» SUPPLIED TEXT
┌──
Lembit Öpik: Does the Minister understand that at the core of the argument for setting the deadline is the recognition that the Government are not passive in the matter? They do not merely react to the circumstances. The deadline would oblige people to get photographic identification. My concern is that the Minister is taking too passive a role for the Government in the matter.

Mr. Browne: My understanding is that I had been criticised for taking too active a role and for retaining the decision to myself. I intend to consult all the political parties in Northern Ireland—not all of which are represented in the House—about our progress in implementing the plan that I have set out. I have no intention of deviating from the objective of May 2003, but at various stages I will have to make a judgment on whether the people of Northern Ireland are being taken along in that process.

That responsibility is not mine alone; it is the responsibility of other politicians in Northern Ireland who support the change. We will all have to work together towards that objective. If any party decides to spoil the process, that will be a consideration, but it will not deflect me from the decision that I intend to make, if it is appropriate. The decision will be made in the circumstances, and it will not help the process if we impose an unrealistic timetable at this stage—[Interruption.]

The right hon. Member for Upper Bann (Mr. Trimble) says that the timetable is mine—yes indeed, but to impose it by statute would make it unrealistic, as that would deny the reality that a considerable number of people who are not represented in this debate—the voters—must be taken along with us.
└──
» DATA EXTRACT
┌──
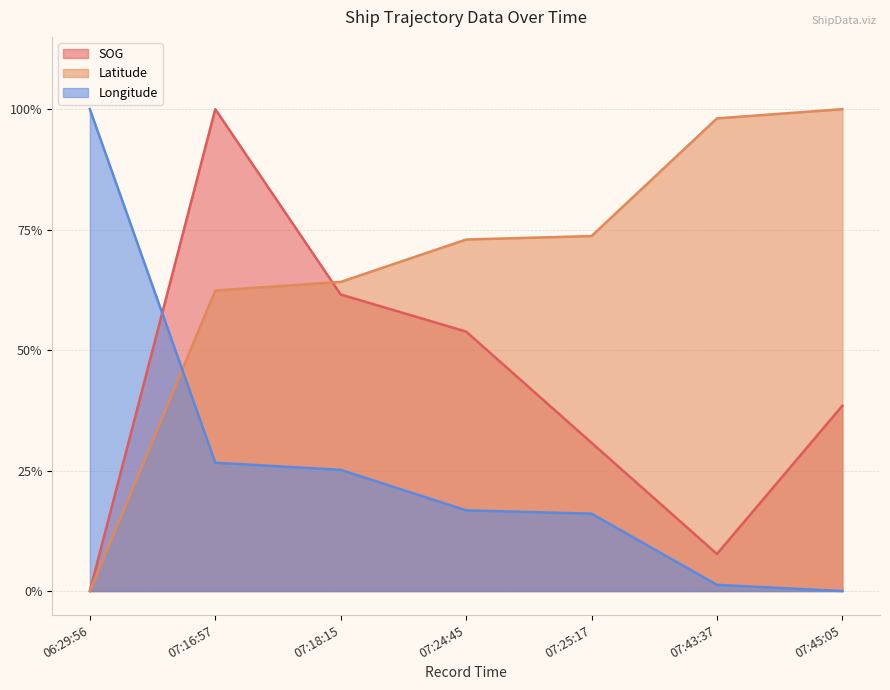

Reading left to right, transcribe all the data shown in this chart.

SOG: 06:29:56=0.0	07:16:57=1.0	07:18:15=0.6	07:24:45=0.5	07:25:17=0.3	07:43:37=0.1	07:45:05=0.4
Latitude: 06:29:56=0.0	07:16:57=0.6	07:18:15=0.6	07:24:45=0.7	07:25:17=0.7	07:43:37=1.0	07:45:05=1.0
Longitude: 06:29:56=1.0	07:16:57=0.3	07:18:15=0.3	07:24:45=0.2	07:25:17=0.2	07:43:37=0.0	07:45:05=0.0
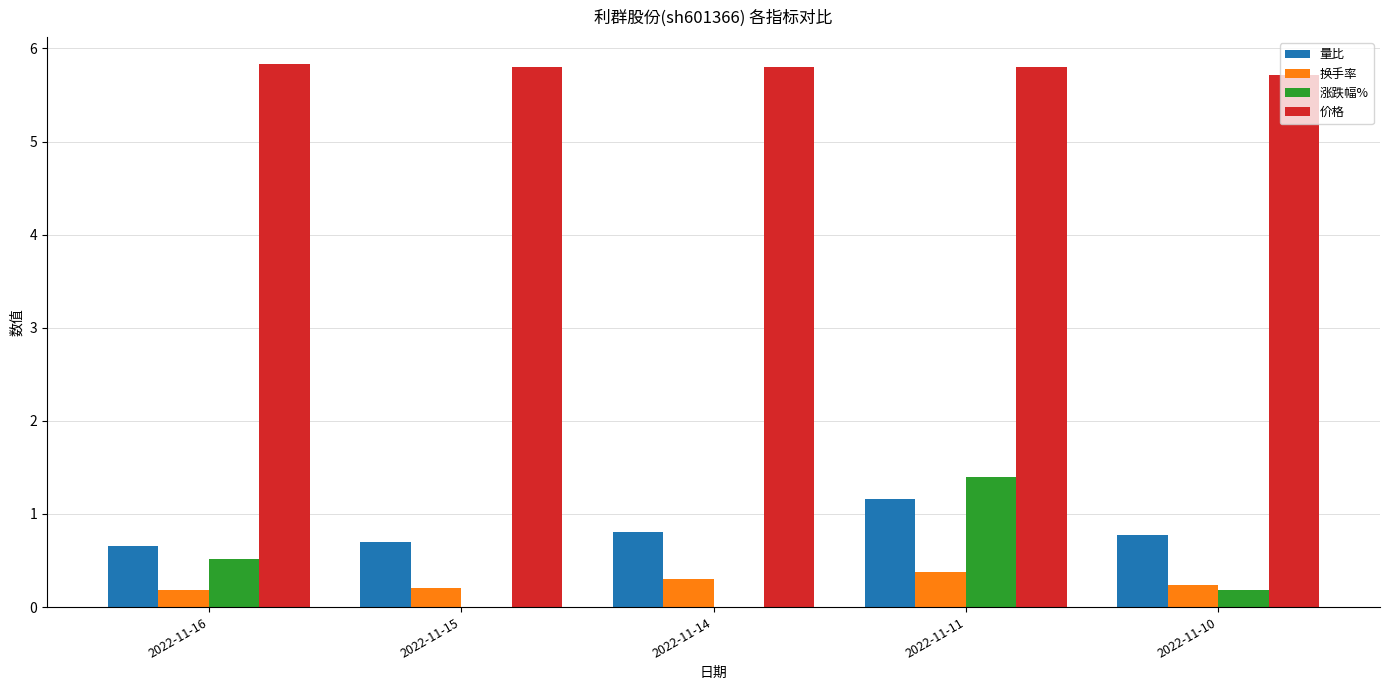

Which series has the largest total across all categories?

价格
└──
» USING THE INFORMATION
1. Decide whether each statement agrees with the debate excerpt. Answer yes or no for each, and quote the words from the excerpt that decide it. (a) Mr. Browne plans to consult all the political parties in Northern Ireland. (b) Mr. Browne is ready to drop the objective of May 2003. (c) Mr. Browne says that setting the timetable by statute would make it realistic.
2. Copy out the part of the records that opens with the line containing "Which series has" and runs through the end of the records.

» RESULTS FOR EACH TASK
1.
(a) Yes: "I intend to consult all the political parties in Northern Ireland"
(b) No: "I have no intention of deviating from the objective of May 2003"
(c) No: "to impose it by statute would make it unrealistic"

2.
Which series has the largest total across all categories?

价格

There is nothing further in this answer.